One of the main differences between plants and animals, according to the Oxford University Press, is that almost any plant tissue can be regenerated in the correct cultures. The use of embryo cultures in plants helps seeds mature, grow faster, rescue a dying plant, produce large quantities of regenerable cells or create modified variations.
  1. Hybridization

    • Hybridization allows scientists to transfer mutant alleles between the embryos of two plant species. The process of interspecies crossing introduces new genetic combinations to the embryo plants. Scientists can also use chromosome-doubling techniques with an embryo culture crating a new polyploid species.

    Somatic Embryogenesis

    • Somatic, or asexual, embryogenesis uses use embryo cultures and somatic plant tissues for creating whole plants. The production of somatic plant embryos occurs directly or indirectly.
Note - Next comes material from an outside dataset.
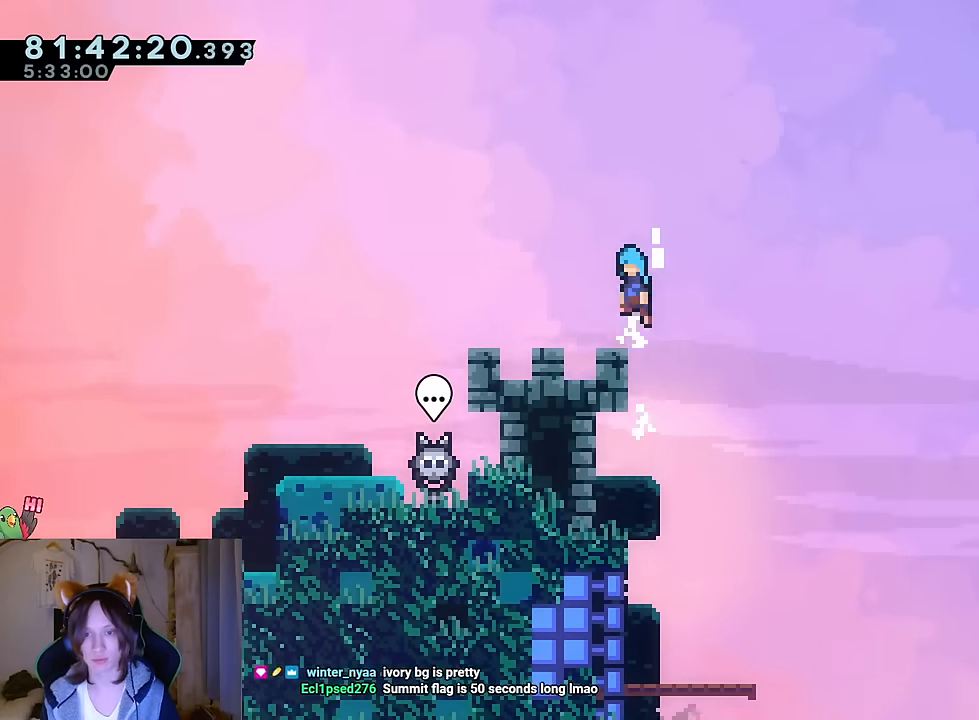
{"buttons": [], "left_stick": "left", "right_stick": "center", "events": [[100, "B", "up"]]}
In the direct process, scientists create an embryo directly from a small group of cells or a single cell without the use of an intervening callus, a group of additional undifferentiated plant cells. Oxford University Press states that the direct process is rarely used. With indirect somatic embryogensis, the explant, a group of isolated plant cells, produces a callus. Scientists then use the callus tissue or cells to produce embryos.

    Microspore Culture

    • Scientists use plant anthers or pollen as an explant creating an in vitro embryo and callus that has haploid tissue. Generally, pollen contains microspores, which are male gametophytes. To create additional embryo plant cultures in vitro from the haploid tissue, scientists use the somatic tissues of plant anthers acting as an explant. The spontaneous opening of the mature anther structure helps produce embryos that are pollen derived. Another method of creating an embryo microspore culture is through the culturing of plant anthers in a liquid medium. The pollen the anther releases can form embryos, which scientists use for assisting plant regeneration.

    Germination

    • An individual may use immature plant embryo cultures to help grow hybrid or unripe seeds that failed to germinate. In the book “Introduction to Plant Tissue Culture,” M.K. Razdan states that using this type of embryo culture to produce plants is difficult and requires the use of a, “complex nutrient medium,” and using an excised embryo that at the ideal developmental stage. Using mature embryos in cultures created from ripe seeds helps prevent, “inhibition in the seed,” regarding germination. Razdan states that it is easier to use mature embryos for the germination process because the developing embryos require a simpler nutritional supplement made of sugar, mineral salt and agar.